KANSAS CITY – States such as Kansas, Texas and Oklahoma showed small, mixed shifts in winter wheat crop condition ratings in summaries for March 11-17 from the U.S. Department of Agriculture, whose field offices have been reporting weekly on those crop conditions during March.

Kansas, the top hard red winter wheat producing state, rated 29% of the crop in good to excellent condition, an improvement from 27% in the previous week, the U.S.D.A.’s Kansas Field Office said Monday.

Texas saw a small decline in good-to-excellent rated winter wheat in the latest week to 16%, down from 18% the previous week, said the U.S.D.A. Texas Field Office.

Oklahoma picked up a few percentage points in the good-to-excellent category. The state’s U.S.D.A. Field Office said 24% of the winter wheat crop was rated good to excellent, up from 20% in the previous week.
Large percentages of the crops in these three states continued to be rated poor to very poor because of continuing drought, but both Kansas and Oklahoma saw declines of these lowest-rated categories compared with a week earlier. In Kansas, a total of 29% of the 2013 crop was rated poor to very poor in the latest week, a decline from 32% in the previous week. Texas saw 44% of its crop rated poor to very poor, the same as the previous week. Oklahoma saw a decline in poor-to-very-poor wheat conditions in the latest week to 37%, down from 41% the prior week.

Soil moisture levels remained a concern in all three states, each one reporting less than 5% surplus moisture in the most recent week. In Kansas, a total of 48% of the state had adequate moisture, while 30% was short and 19% was very short, little changed from the previous week.

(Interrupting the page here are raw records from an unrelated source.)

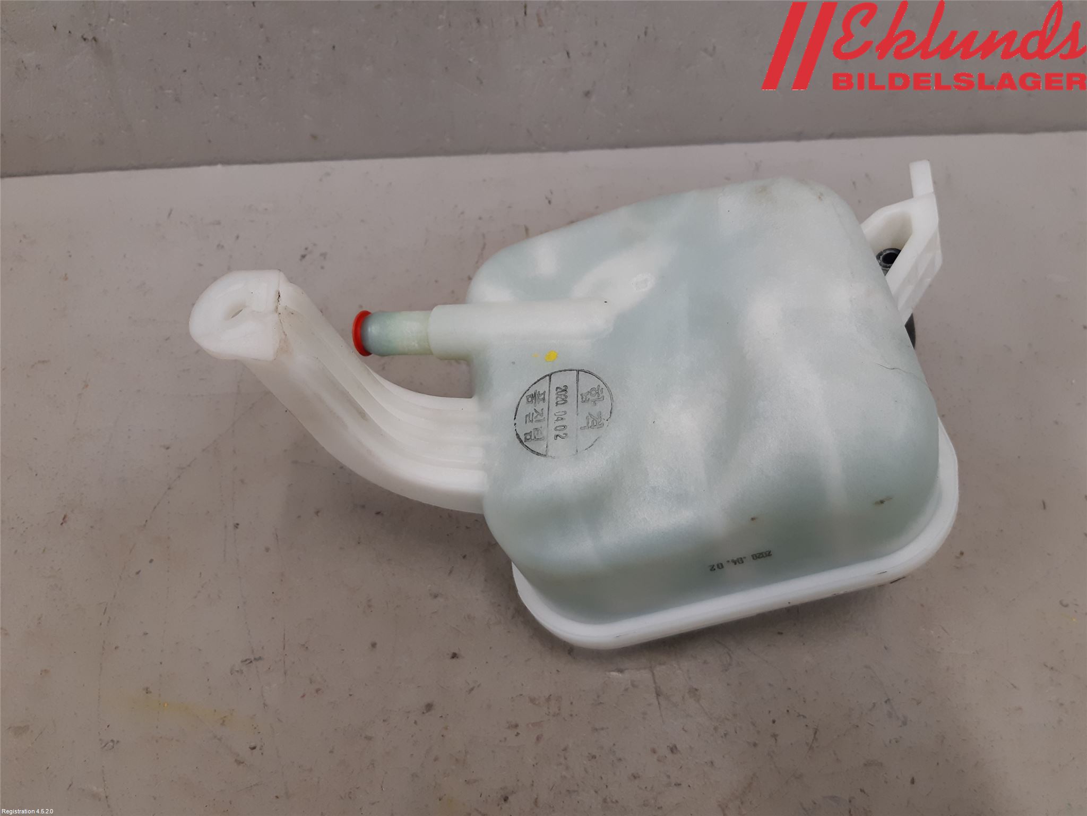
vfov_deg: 53.1
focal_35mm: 26
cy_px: 408
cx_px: 544
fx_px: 816
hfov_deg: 67.3
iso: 100
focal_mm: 3.93
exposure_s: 1/50
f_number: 1.7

“The Kansas wheat crop has started to green up with the warmer temperatures. Producers were top dressing wheat and cool season grasses. Lack of soil moisture is a concern for spring planting and for development of the wheat crop,” said the Kansas U.S.D.A. Field Office.

Texas reported 27% of the state had adequate oil moisture, while 41% was short and 31% was very short. “Dry conditions continued to be a problem, with winds depleting soil moisture,” said the Texas Field Office.

Oklahoma said 53% of the state had adequate soil moisture in the latest week, down from 57% the previous week and 63% a year ago, while 32% was short and 14% was very short.

“March is off to a dry start, and six of the nine districts have received less than half of normal precipitation for the period since March 1,” said the Oklahoma Field office.